2009年2月11日水曜日

案内標識などで誘導

 和歌山県すさみ町にある世界遺産、熊野古道大辺路ルートの石垣がJR西日本発注の工事で壊された問題で9日、同社の辻子義則和歌山支社長が町を訪れて謝罪し、現場が熊野古道に当たるとは知らなかったと説明した。近辺では昨秋も測量業者が無断で樹木を伐採し問題となったが、どちらも原因は「古道に対する認識不足」と町は指摘する。
 壊された石垣は、イノシシの被害を防止するため江戸時代以前に作られたとされる「猪垣(ししがき)」で、高さ約50センチ。JR西は線路への落石防止ネット設置工事で資材を運搬するため、熊野古道自体と石垣を横断する形でモノレールを敷設。石垣の長さ約4・5メートルにわたってサッカーボール大の石を20数個崩した。
 世界遺産本体の「コアゾーン」での工事は、何かを設置するだけで文化庁へ報告し許可を得なければならない。

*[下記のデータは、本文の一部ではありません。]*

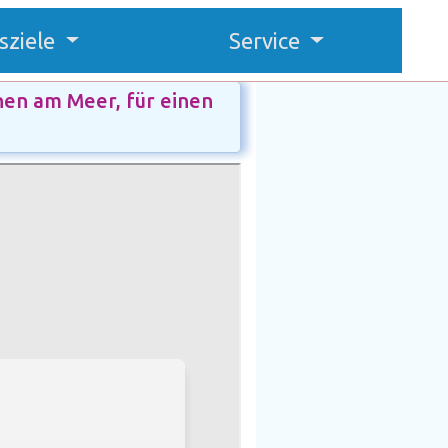
sziele
Service
nen am Meer, für einen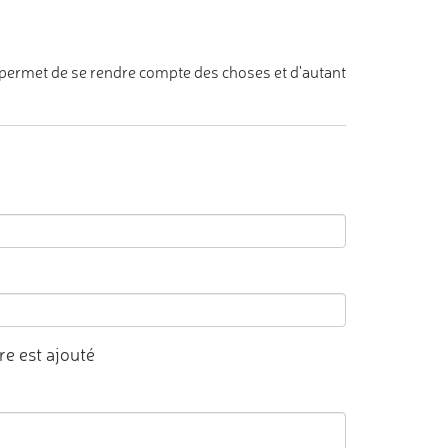
 permet de se rendre compte des choses et d'autant
e est ajouté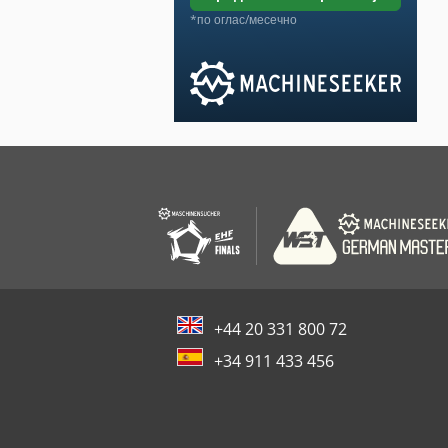
*по оглас/месечно
+44 20 331 800 72
+34 911 433 456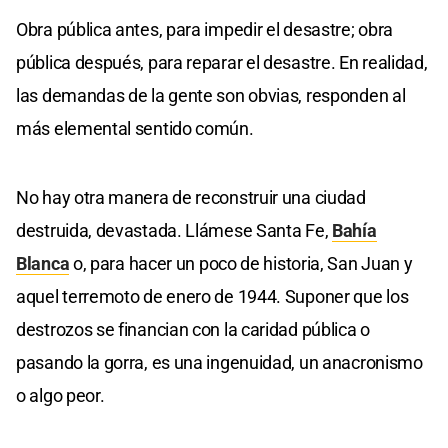
Obra pública antes, para impedir el desastre; obra
pública después, para reparar el desastre. En realidad,
las demandas de la gente son obvias, responden al
más elemental sentido común.
No hay otra manera de reconstruir una ciudad
destruida, devastada. Llámese Santa Fe,
Bahía
Blanca
o, para hacer un poco de historia, San Juan y
aquel terremoto de enero de 1944. Suponer que los
destrozos se financian con la caridad pública o
pasando la gorra, es una ingenuidad, un anacronismo
o algo peor.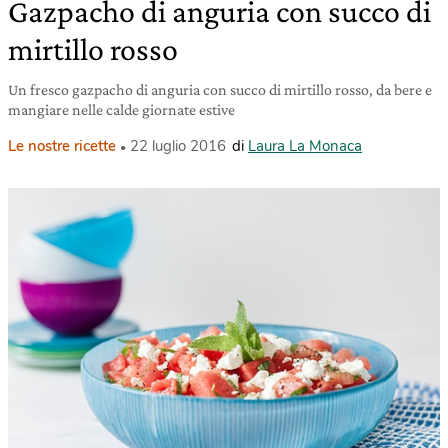
Gazpacho di anguria con succo di
mirtillo rosso
Un fresco gazpacho di anguria con succo di mirtillo rosso, da bere e
mangiare nelle calde giornate estive
Le nostre ricette
22 luglio 2016
di
Laura La Monaca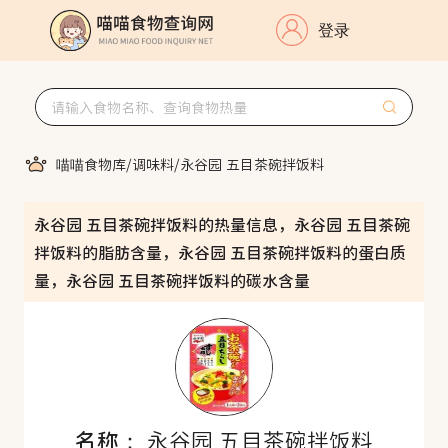
登录
喵喵食物库
/
调味料
/
永谷园 五目茶碗拌饭料
永谷园 五目茶碗拌饭料的热量信息，永谷园 五目茶碗
拌饭料的脂肪含量，永谷园 五目茶碗拌饭料的蛋白质
量，永谷园 五目茶碗拌饭料的碳水含量
名称：
永谷园 五目茶碗拌饭料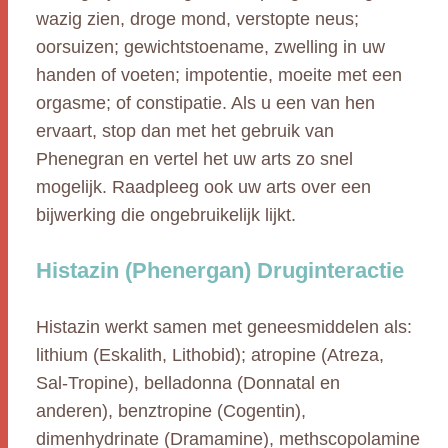
wazig zien, droge mond, verstopte neus;
oorsuizen; gewichtstoename, zwelling in uw
handen of voeten; impotentie, moeite met een
orgasme; of constipatie. Als u een van hen
ervaart, stop dan met het gebruik van
Phenegran en vertel het uw arts zo snel
mogelijk. Raadpleeg ook uw arts over een
bijwerking die ongebruikelijk lijkt.
Histazin (Phenergan) Druginteractie
Histazin werkt samen met geneesmiddelen als:
lithium (Eskalith, Lithobid); atropine (Atreza,
Sal-Tropine), belladonna (Donnatal en
anderen), benztropine (Cogentin),
dimenhydrinate (Dramamine), methscopolamine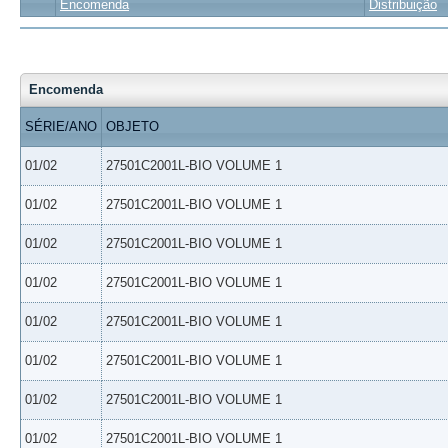
Encomenda
Distribuição
Encomenda
SÉRIE/ANO
OBJETO
01/02
27501C2001L-BIO VOLUME 1
01/02
27501C2001L-BIO VOLUME 1
01/02
27501C2001L-BIO VOLUME 1
01/02
27501C2001L-BIO VOLUME 1
01/02
27501C2001L-BIO VOLUME 1
01/02
27501C2001L-BIO VOLUME 1
01/02
27501C2001L-BIO VOLUME 1
01/02
27501C2001L-BIO VOLUME 1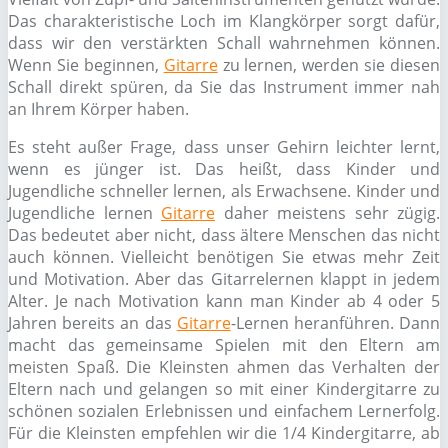
Das charakteristische Loch im Klangkörper sorgt dafür,
dass wir den verstärkten Schall wahrnehmen können.
Wenn Sie beginnen,
Gitarre
zu lernen, werden sie diesen
Schall direkt spüren, da Sie das Instrument immer nah
an Ihrem Körper haben.
Es steht außer Frage, dass unser Gehirn leichter lernt,
wenn es jünger ist. Das heißt, dass Kinder und
Jugendliche schneller lernen, als Erwachsene. Kinder und
Jugendliche lernen
Gitarre
daher meistens sehr zügig.
Das bedeutet aber nicht, dass ältere Menschen das nicht
auch können. Vielleicht benötigen Sie etwas mehr Zeit
und Motivation. Aber das Gitarrelernen klappt in jedem
Alter. Je nach Motivation kann man Kinder ab 4 oder 5
Jahren bereits an das
Gitarre
-Lernen heranführen. Dann
macht das gemeinsame Spielen mit den Eltern am
meisten Spaß. Die Kleinsten ahmen das Verhalten der
Eltern nach und gelangen so mit einer Kindergitarre zu
schönen sozialen Erlebnissen und einfachem Lernerfolg.
Für die Kleinsten empfehlen wir die 1/4 Kindergitarre, ab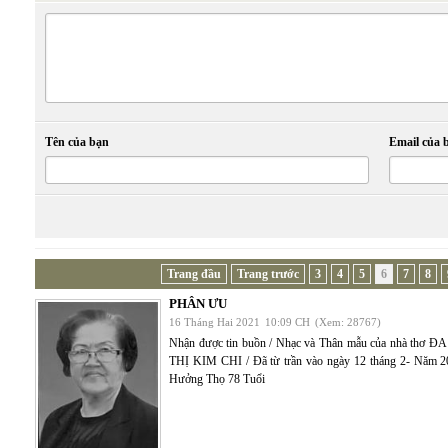
Tên của bạn
Email của 
Trang đầu
Trang trước
3
4
5
6
7
8
PHÂN ƯU
16 Tháng Hai 2021
10:09 CH
(Xem: 28767)
Nhận được tin buồn / Nhạc và Thân mẫu của nhà thơ 
THỊ KIM CHI / Đã từ trần vào ngày 12 tháng 2- Năm 2
Hưởng Thọ 78 Tuổi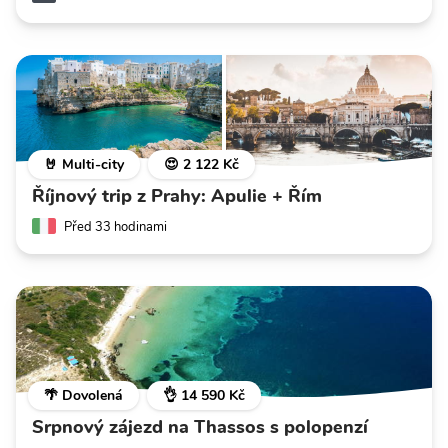
🤘 Multi-city
😍 2 122 Kč
Říjnový trip z Prahy: Apulie + Řím
Před 33 hodinami
🌴 Dovolená
👌 14 590 Kč
Srpnový zájezd na Thassos s polopenzí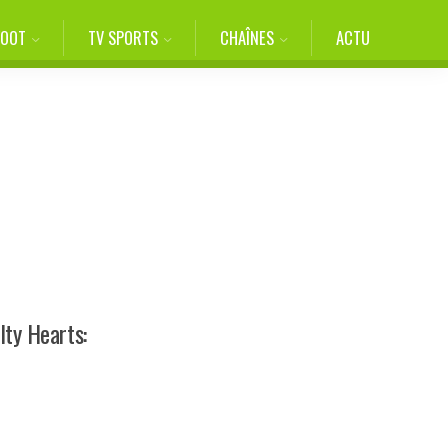
FOOT
TV SPORTS
CHAÎNES
ACTU
lty Hearts: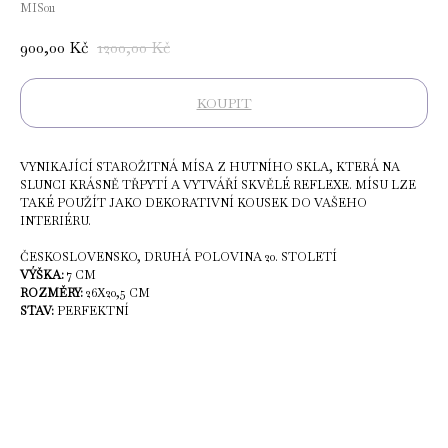
MIS011
900,00
Kč
1200,00
Kč
KOUPIT
VYNIKAJÍCÍ STAROŽITNÁ MÍSA Z HUTNÍHO SKLA, KTERÁ NA
SLUNCI KRÁSNĚ TŘPYTÍ A VYTVÁŘÍ SKVĚLÉ REFLEXE. MÍSU LZE
TAKÉ POUŽÍT JAKO DEKORATIVNÍ KOUSEK DO VAŠEHO
INTERIÉRU.
ČESKOSLOVENSKO, DRUHÁ POLOVINA 20. STOLETÍ
VÝŠKA:
7 CM
ROZMĚRY:
26Х20,5 CM
STAV:
PERFEKTNÍ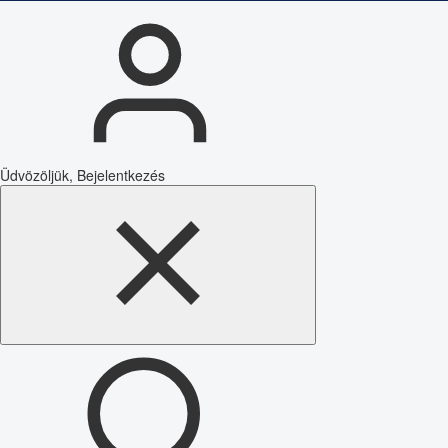
Üdvözöljük, Bejelentkezés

JR西の説明によると、ネットを張る個所の地権者には工事と一部樹木の伐採について承諾を得たが、石垣部分の地権者には連絡をしなかったという。さらに同社は「インターネットで調べたが、あの場所が熊野古道であるとは知らなかった」と、認識の甘さを露呈した。
 町教委文化財担当の加森裕主幹は「石垣が壊された部分は熊野古道だが、観光ルートには入れていなかった」と明かした。当該個所はJR紀勢線の線路と交差するうえ踏切もなく、見通しも悪いため通行が危険だとの理由で、迂回(うかい)路を通るよう案内標識などで誘導しているという。JR西や工事業者は、こうした観光客向けの情報しか得ていなかったとみられる。
 加森主幹は「業者が自主的に(熊野古道か否かを)調査するのは当然だが、古道が近いのは知っていたはず。連絡を入れてくれれば…」と残念がり、「古道を看板だらけにするわけにもいかないし」と頭を抱える。近辺では昨秋にも、近畿整備局発注の測量業者が無断で樹木を伐採し問題となったばかり。今回の問題で改めて、世界遺産の重要性と相反する業者の認識の薄さが浮き彫りになった。
 県教委も事態を重視し、コアゾーンの現状変更許可を得ていない点が文化財保護法に抵触している可能性があるとして職員を9日午後に現場へ派遣し調査した。10日にも文化庁に調査結果を報告し、今後の対策の指導を仰ぐ方針という。 MSN産経ニュース

迂回の標識はきちんとしてもらわないと、ホント困りますよね。